Зрители (в основном, женщины), хлопали, утирали уголки глаз платочками и… смеялись. Да, смеялись, как это ни странно. Помня о склонности нашей сестры к беспричинной веселости, автор наделил одну из заключенных остреньким язычком.

– А шутки у нее всегда разные, – прокомментировала соседка. – Анекдоты политические шпарит, и хоть бы что!

– Кого теперь это волнует? Мели Емеля, твоя неделя.

– Алина сейчас споет. Каждый вечер – новый романс, исполняет искусно, с душой.

Главная героиня сняла со стены гитару, уселась на стульчик, взяла несколько первых аккордов. Загрубелые лица подруг обратились в ее сторону, публика стихла в предвосхищении.


Гори, гори, моя звезда,

Звезда любви, приветная,

Ты у меня одна заветная,

Другой не будет никогда.

Ты у меня одна заветная,

Другой не будет никогда, –


полетел в пространство свободный, хорошо поставленный голос в нарочито низких тонах. Могучий романс, волнующий, о вере человека в себя, в изначальный свой внутренний стержень, неизменный и несгибаемый. Чтоб ни случилось.


Звезда любви благословенная

Звезда моих прошедших дней.

Ты будешь вечно неизменная

В душе измученной моей.

Ты будешь вечно неизменная

В душе измученной моей.


Твоих лучей волшебной силою

Вся жизнь моя озарена.

Умру ли я, ты над могилою

Гори, сияй, моя звезда!

Умру ли я, ты над могилою

Гори, сияй, моя звезда!3


Последние ноты таяли. На минуту, зал затаился, не смея развеять очарование, и вдруг разразился аплодисментами.

– Еще! Спой нам еще, Алина! – полетело с разных сторон. Сердечные у них отношения. Вместо «браво» и «бис» – по имени.

И зэчки тоже просили. Актриса задумчиво перебирала струны, не смея нарушать ход спектакля.

– Ну что кобенишься, пой, коль велят, – прикрикнула на девушку старшая. Должно быть, опытная актриса подавала знак молодой: действуй, не бойся экспромта.
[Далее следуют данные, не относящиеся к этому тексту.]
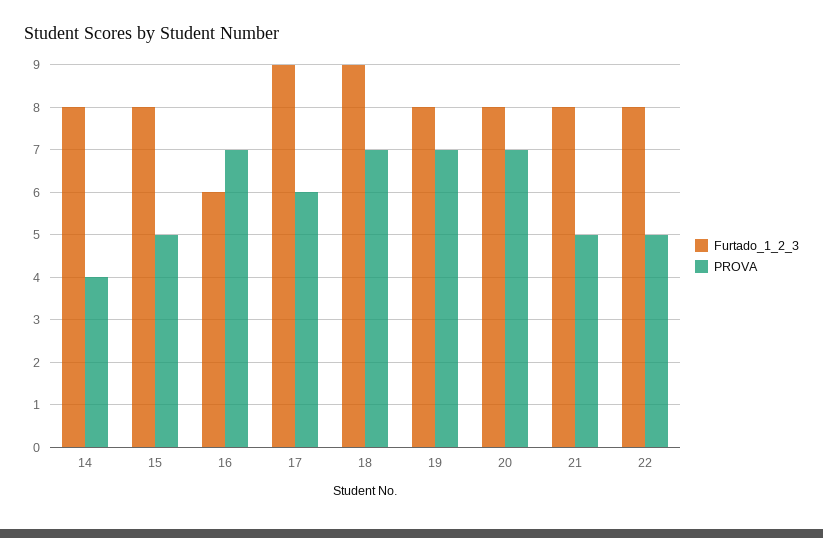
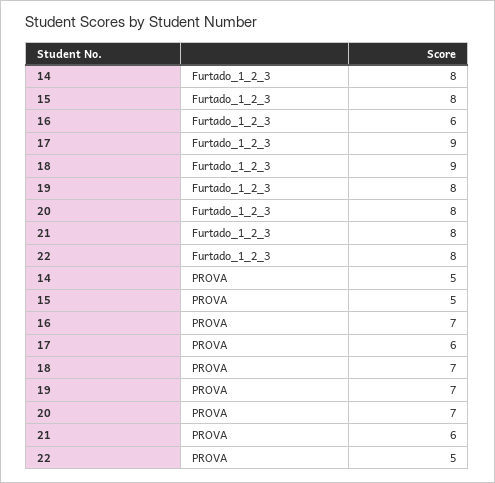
  {
    "Furtado_1_2_3": {
      "14": 8,
      "15": 8,
      "16": 6,
      "17": 9,
      "18": 9,
      "19": 8,
      "20": 8,
      "21": 8,
      "22": 8
    },
    "PROVA": {
-     "14": 4,
+     "14": 5,
      "15": 5,
      "16": 7,
      "17": 6,
      "18": 7,
      "19": 7,
      "20": 7,
-     "21": 5,
+     "21": 6,
      "22": 5
    }
  }

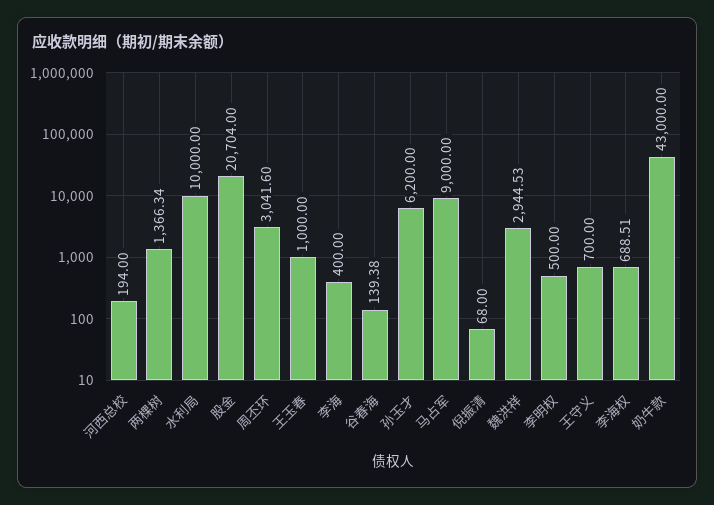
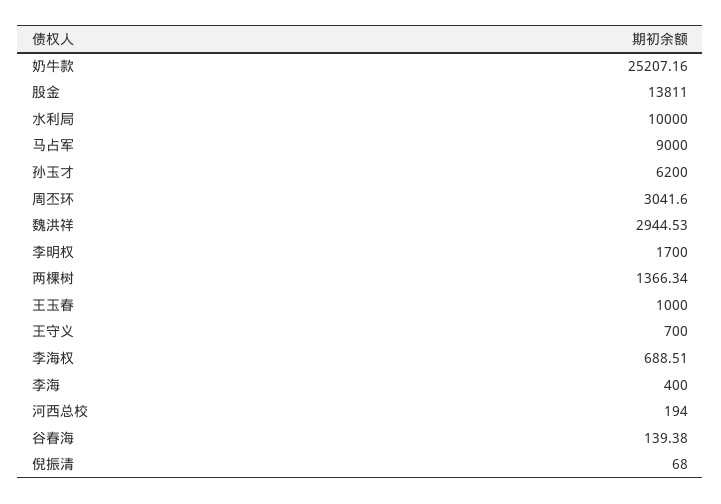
  {
    "河西总校": 194,
    "两棵树": 1366.34,
    "水利局": 10000,
-   "股金": 20704,
+   "股金": 13811,
    "周丕环": 3041.6,
    "王玉春": 1000,
    "李海": 400,
    "谷春海": 139.38,
    "孙玉才": 6200,
    "马占军": 9000,
    "倪振清": 68,
    "魏洪祥": 2944.53,
-   "李明权": 500,
+   "李明权": 1700,
    "王守义": 700,
    "李海权": 688.51,
-   "奶牛款": 43000
+   "奶牛款": 25207.16
  }

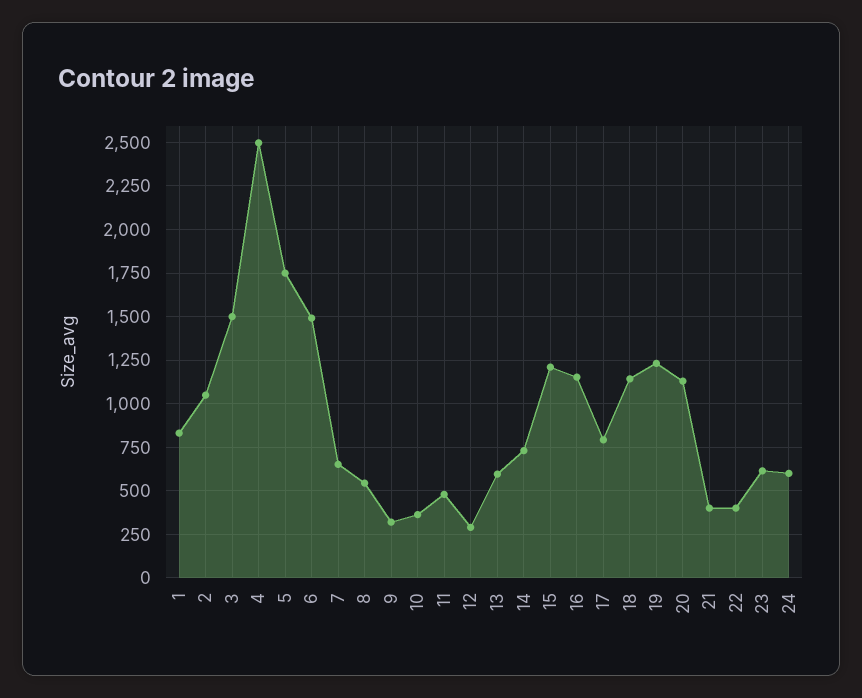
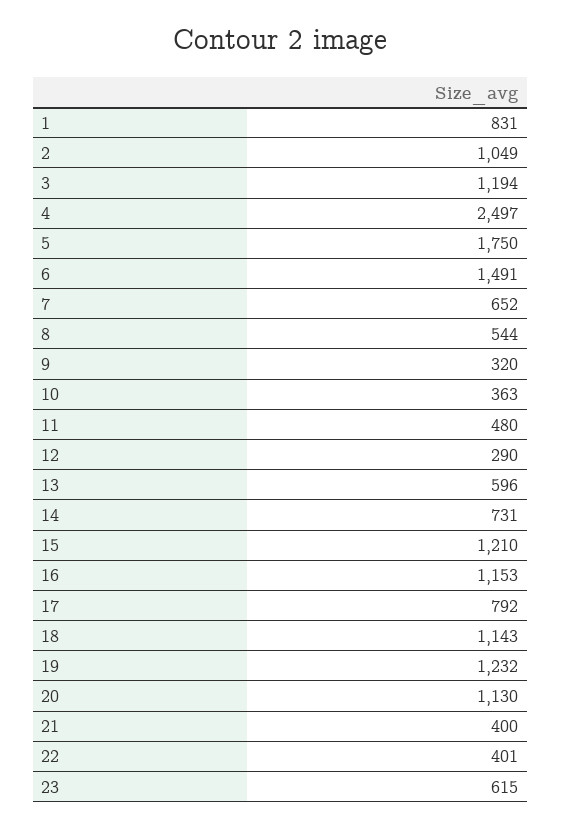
  {
    "1": 831,
    "2": 1049,
-   "3": 1500,
+   "3": 1194,
    "4": 2497,
    "5": 1750,
    "6": 1491,
    "7": 652,
    "8": 544,
    "9": 320,
    "10": 363,
    "11": 480,
    "12": 290,
    "13": 596,
    "14": 731,
    "15": 1210,
    "16": 1153,
    "17": 792,
    "18": 1143,
    "19": 1232,
    "20": 1130,
    "21": 400,
    "22": 401,
-   "23": 615,
+   "23": 615
-   "24": 600
  }

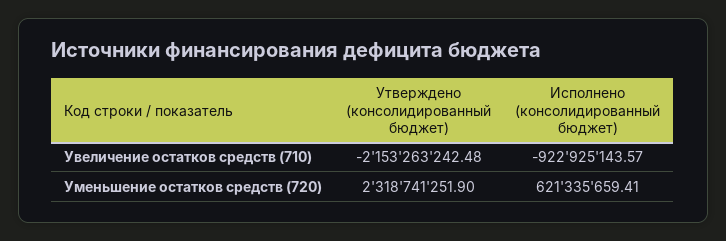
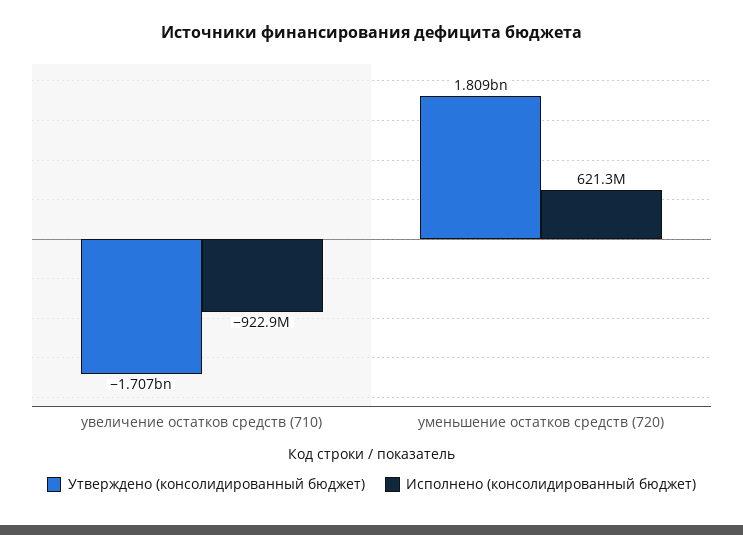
  {
    "Утверждено (консолидированный бюджет)": {
-     "Увеличение остатков средств (710)": -2153263242.48,
+     "Увеличение остатков средств (710)": -1707000000,
-     "Уменьшение остатков средств (720)": 2318741251.9
+     "Уменьшение остатков средств (720)": 1809000000
    },
    "Исполнено (консолидированный бюджет)": {
      "Увеличение остатков средств (710)": -922925143.57,
      "Уменьшение остатков средств (720)": 621335659.41
    }
  }

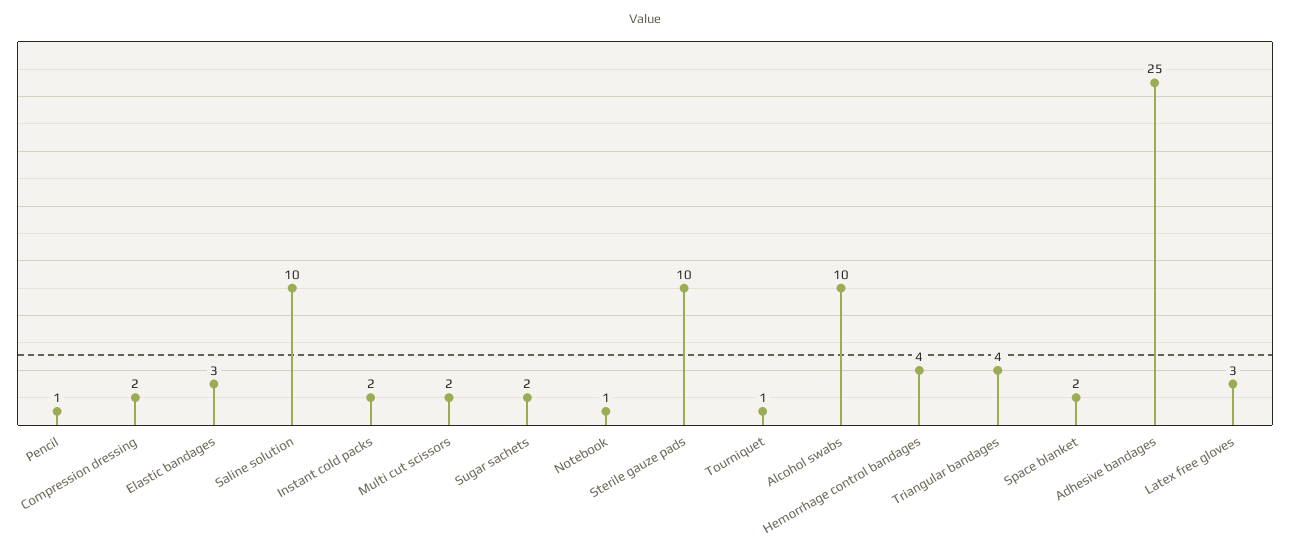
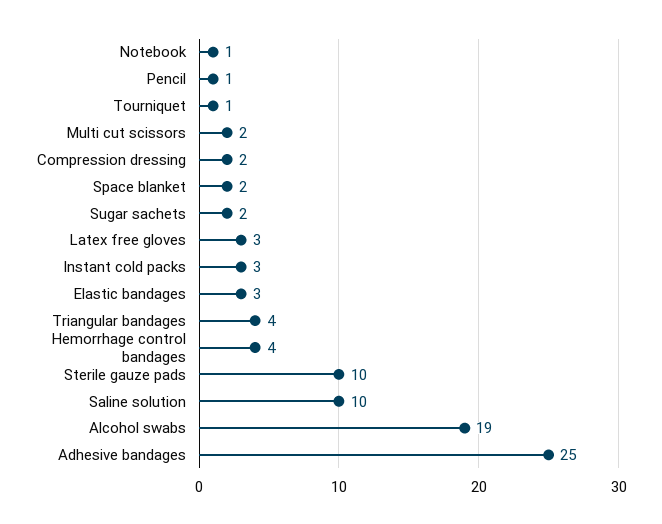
  {
    "Pencil": 1,
    "Compression dressing": 2,
    "Elastic bandages": 3,
    "Saline solution": 10,
-   "Instant cold packs": 2,
+   "Instant cold packs": 3,
    "Multi cut scissors": 2,
    "Sugar sachets": 2,
    "Notebook": 1,
    "Sterile gauze pads": 10,
    "Tourniquet": 1,
-   "Alcohol swabs": 10,
+   "Alcohol swabs": 19,
    "Hemorrhage control bandages": 4,
    "Triangular bandages": 4,
    "Space blanket": 2,
    "Adhesive bandages": 25,
    "Latex free gloves": 3
  }

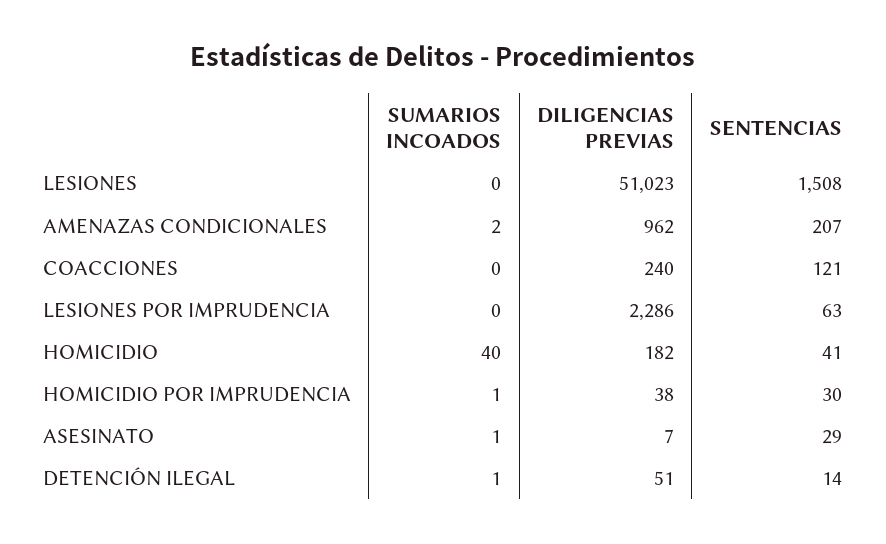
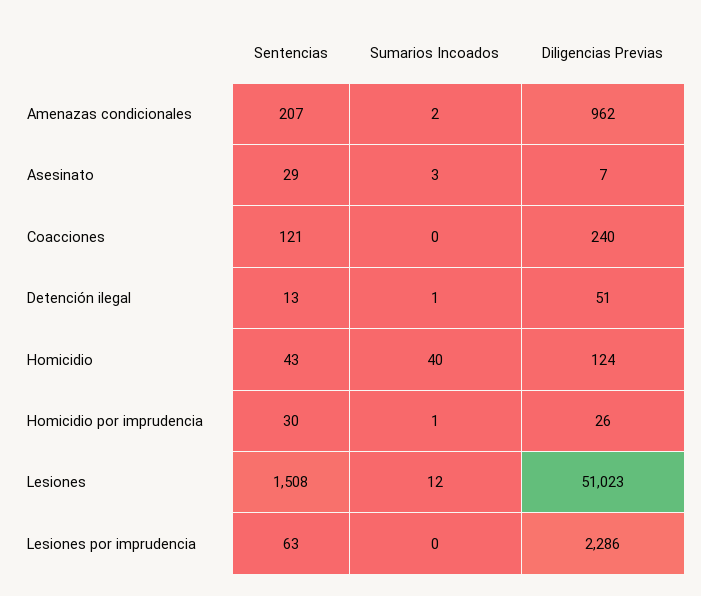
  {
    "SUMARIOS INCOADOS": {
-     "LESIONES": 0,
+     "LESIONES": 12,
      "AMENAZAS CONDICIONALES": 2,
      "COACCIONES": 0,
      "LESIONES POR IMPRUDENCIA": 0,
      "HOMICIDIO": 40,
      "HOMICIDIO POR IMPRUDENCIA": 1,
-     "ASESINATO": 1,
+     "ASESINATO": 3,
      "DETENCIÓN ILEGAL": 1
    },
    "DILIGENCIAS PREVIAS": {
      "LESIONES": 51023,
      "AMENAZAS CONDICIONALES": 962,
      "COACCIONES": 240,
      "LESIONES POR IMPRUDENCIA": 2286,
-     "HOMICIDIO": 182,
+     "HOMICIDIO": 124,
-     "HOMICIDIO POR IMPRUDENCIA": 38,
+     "HOMICIDIO POR IMPRUDENCIA": 26,
      "ASESINATO": 7,
      "DETENCIÓN ILEGAL": 51
    },
    "SENTENCIAS": {
      "LESIONES": 1508,
      "AMENAZAS CONDICIONALES": 207,
      "COACCIONES": 121,
      "LESIONES POR IMPRUDENCIA": 63,
-     "HOMICIDIO": 41,
+     "HOMICIDIO": 43,
      "HOMICIDIO POR IMPRUDENCIA": 30,
      "ASESINATO": 29,
-     "DETENCIÓN ILEGAL": 14
+     "DETENCIÓN ILEGAL": 13
    }
  }

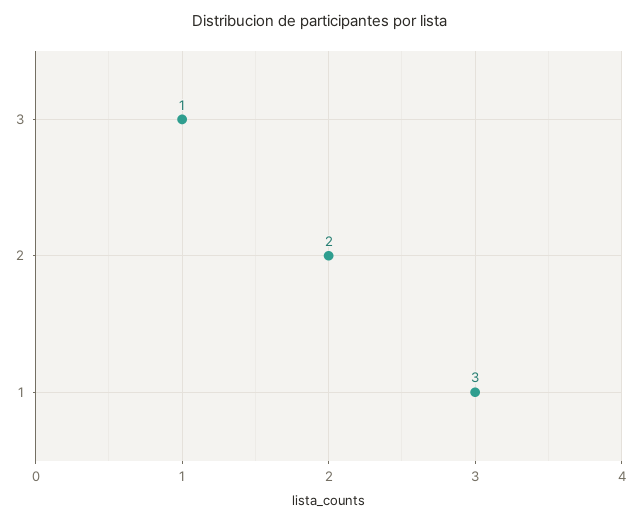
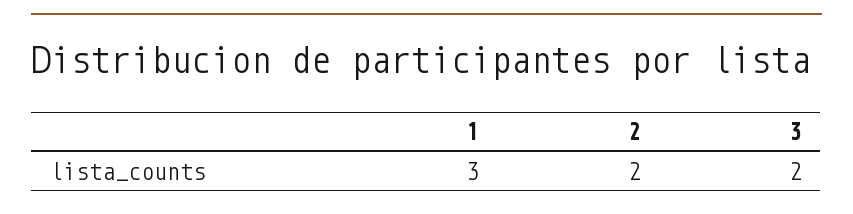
  {
-   "3": 1,
+   "3": 2,
    "2": 2,
    "1": 3
  }

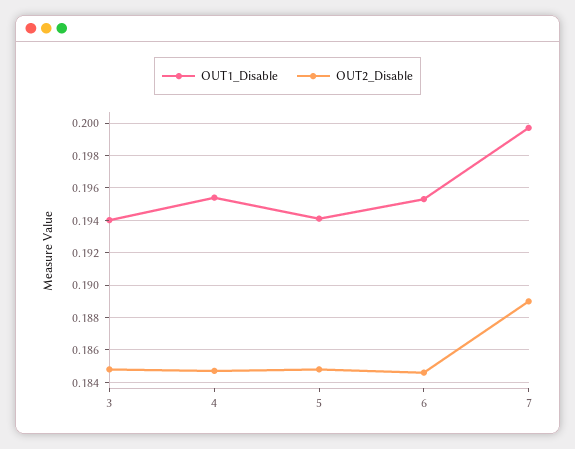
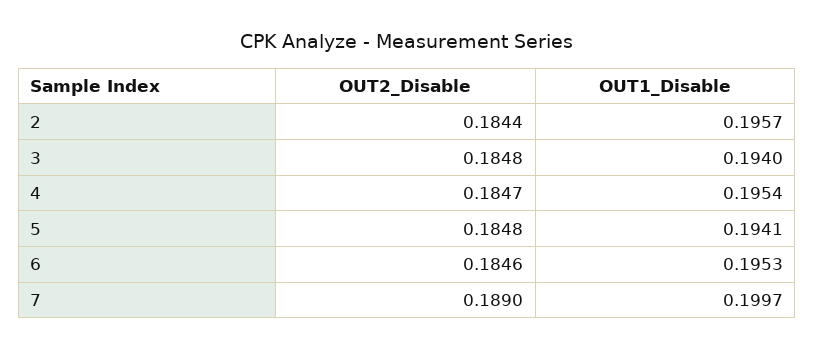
  {
    "OUT1_Disable": {
      "3": 0.194,
      "4": 0.1954,
      "5": 0.1941,
      "6": 0.1953,
-     "7": 0.1997
+     "7": 0.1997,
+     "2": 0.1957
    },
    "OUT2_Disable": {
      "3": 0.1848,
      "4": 0.1847,
      "5": 0.1848,
      "6": 0.1846,
-     "7": 0.189
+     "7": 0.189,
+     "2": 0.1844
    }
  }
Голова в серой тюремной косынке склонилась над гитарой, и глубокий чарующий голос пролился щемящей печалью:


Зима, метель, и в крупных хлопьях

При сильном ветре снег валит.

У входа в храм, одна, в отрепьях,

Старушка нищая стоит…

И милостыни ожидая,

Она все тут, с клюкой своей,

И летом, и зимой, слепая…

Подайте ж милостыню ей!


Сказать ли вам, старушка эта,

Как двадцать лет тому жила?

Она была мечтой поэта

И слава ей венок плела.

Париж в восторге был от ней,

Она соперниц не имела…

Подайте ж милостыню ей!


Она пела… как о себе. Вдруг все осознали это. За серым театральном гримом скрывалась женщина, чья взбалмошная судьба одним беспощадным жестом разрушила все: любовь, красоту, достаток…


Святая воля провиденья…

Артистка сделалась больна,

Лишилась голоса и зренья

И бродит по миру одна.

Бывало, бедный не боится

Прийти за милостыней к ней.

Она ж у вас просить боится…

Подайте ж милостыню ей!4


Зал подался вперед, пытаясь понять, стараясь заметить большее. И, будто повинуясь его приказу, Алина вдруг дернула за косынку! Золотые роскошные волосы рассыпались по плечам, васильковые искры сверкнули в окружении высоких ресниц… И образ диснеевской Золушки мелькнул у меня пред глазами.

– Юлия?!

Должно быть, мой возглас, нечаянный и неуправляемый, расслышали многие. В том числе – и на сцене. Артистка повернулась на звук и секунду смотрела в слепой полумрак зала.

– Дрянь! – завистливо гаркнула башнеподобная старшая.

Схватила портняжные ножницы – и единым сильным движением откромсала светлые локоны! Публика ахнула, зэчки онемели. В сгустившейся тишине, Алина медленно поднималась со стула. Движение – и струна оторвана у гитары.

– Твой хахаль насилует меня каждый день… Ты уродуешь меня каждый день… – прохрипел ее гневный шепот. – Меня изобьют до смерти, но ты сдохнешь тоже!